(Material supplied)
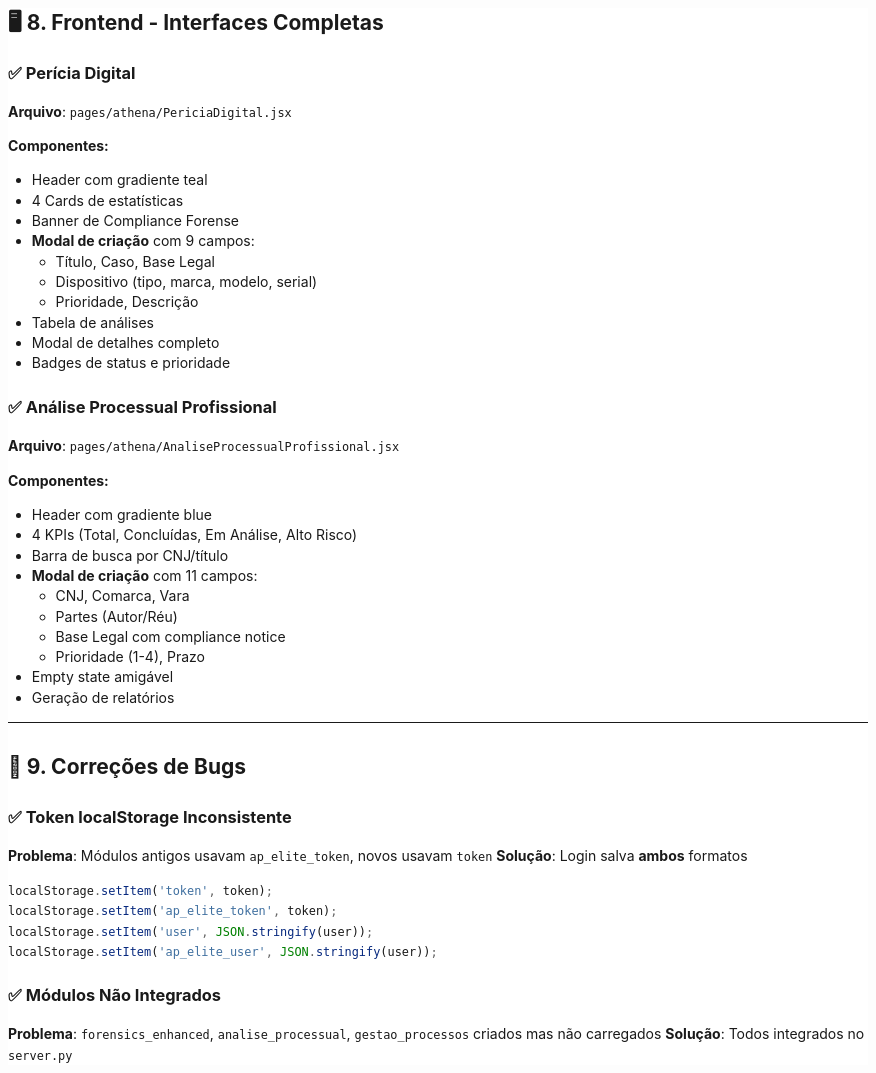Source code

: ## 🖥️ 8. Frontend - Interfaces Completas

### ✅ Perícia Digital
**Arquivo**: `pages/athena/PericiaDigital.jsx`

**Componentes:**
- Header com gradiente teal
- 4 Cards de estatísticas
- Banner de Compliance Forense
- **Modal de criação** com 9 campos:
  - Título, Caso, Base Legal
  - Dispositivo (tipo, marca, modelo, serial)
  - Prioridade, Descrição
- Tabela de análises
- Modal de detalhes completo
- Badges de status e prioridade

### ✅ Análise Processual Profissional
**Arquivo**: `pages/athena/AnaliseProcessualProfissional.jsx`

**Componentes:**
- Header com gradiente blue
- 4 KPIs (Total, Concluídas, Em Análise, Alto Risco)
- Barra de busca por CNJ/título
- **Modal de criação** com 11 campos:
  - CNJ, Comarca, Vara
  - Partes (Autor/Réu)
  - Base Legal com compliance notice
  - Prioridade (1-4), Prazo
- Empty state amigável
- Geração de relatórios

---

## 🔧 9. Correções de Bugs

### ✅ Token localStorage Inconsistente
**Problema**: Módulos antigos usavam `ap_elite_token`, novos usavam `token`
**Solução**: Login salva **ambos** formatos
```javascript
localStorage.setItem('token', token);
localStorage.setItem('ap_elite_token', token);
localStorage.setItem('user', JSON.stringify(user));
localStorage.setItem('ap_elite_user', JSON.stringify(user));
```

### ✅ Módulos Não Integrados
**Problema**: `forensics_enhanced`, `analise_processual`, `gestao_processos` criados mas não carregados
**Solução**: Todos integrados no `server.py`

(What the task asks) Pictures are to be left out; all else in the entries above is to be quoted exactly.

(Exercise output)
Source code

: ## 🖥️ 8. Frontend - Interfaces Completas

### ✅ Perícia Digital
**Arquivo**: `pages/athena/PericiaDigital.jsx`

**Componentes:**
- Header com gradiente teal
- 4 Cards de estatísticas
- Banner de Compliance Forense
- **Modal de criação** com 9 campos:
  - Título, Caso, Base Legal
  - Dispositivo (tipo, marca, modelo, serial)
  - Prioridade, Descrição
- Tabela de análises
- Modal de detalhes completo
- Badges de status e prioridade

### ✅ Análise Processual Profissional
**Arquivo**: `pages/athena/AnaliseProcessualProfissional.jsx`

**Componentes:**
- Header com gradiente blue
- 4 KPIs (Total, Concluídas, Em Análise, Alto Risco)
- Barra de busca por CNJ/título
- **Modal de criação** com 11 campos:
  - CNJ, Comarca, Vara
  - Partes (Autor/Réu)
  - Base Legal com compliance notice
  - Prioridade (1-4), Prazo
- Empty state amigável
- Geração de relatórios

---

## 🔧 9. Correções de Bugs

### ✅ Token localStorage Inconsistente
**Problema**: Módulos antigos usavam `ap_elite_token`, novos usavam `token`
**Solução**: Login salva **ambos** formatos
```javascript
localStorage.setItem('token', token);
localStorage.setItem('ap_elite_token', token);
localStorage.setItem('user', JSON.stringify(user));
localStorage.setItem('ap_elite_user', JSON.stringify(user));
```

### ✅ Módulos Não Integrados
**Problema**: `forensics_enhanced`, `analise_processual`, `gestao_processos` criados mas não carregados
**Solução**: Todos integrados no `server.py`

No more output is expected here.